== Requirement ==
Retrieve every line of the data holding the word "degrees".

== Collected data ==
▬▬▬▬▬▬

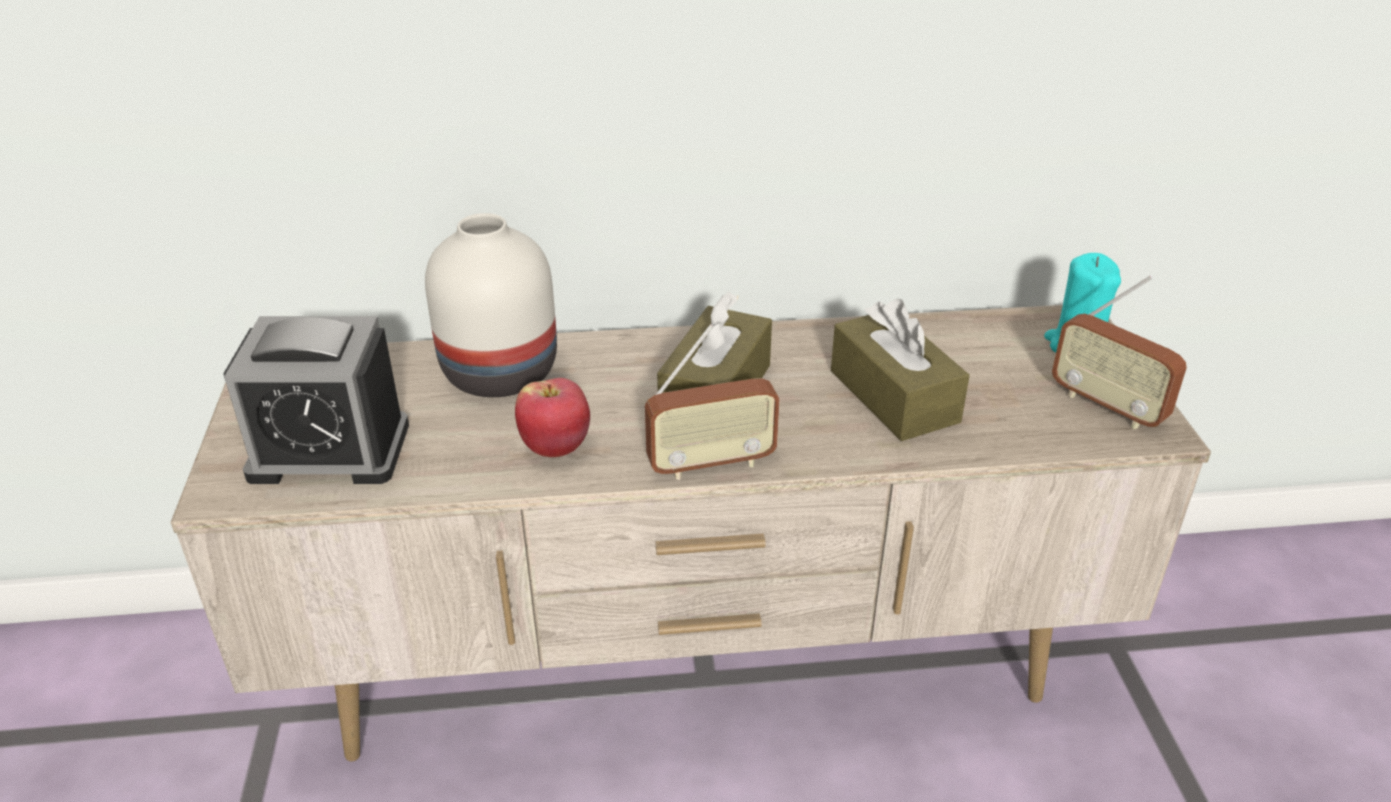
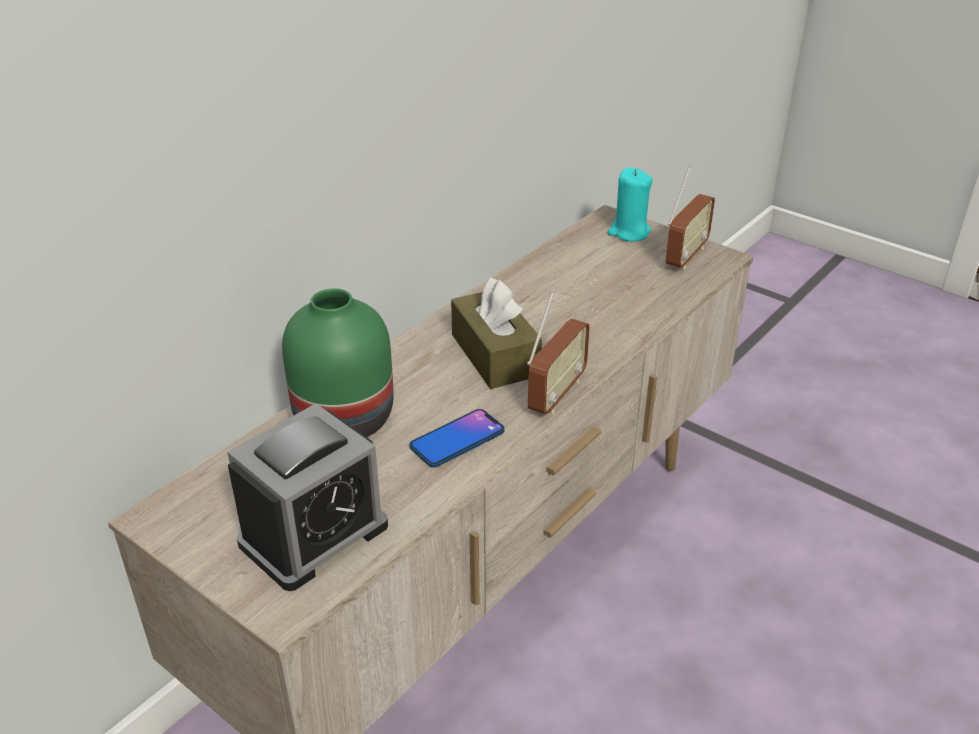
camera: 45 degrees left, 0 degrees up
(503, 371) = (345, 417): white vase -> green vase
(556, 447) = (457, 439): apple -> phone
(893, 396) = (587, 305): brown tissue box -> none
(1107, 406) = (685, 256): radio -> radio turned 60 degrees counterclockwise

▬▬▬▬▬▬

== Solution to this exercise ==
camera: 45 degrees left, 0 degrees up
(1107, 406) = (685, 256): radio -> radio turned 60 degrees counterclockwise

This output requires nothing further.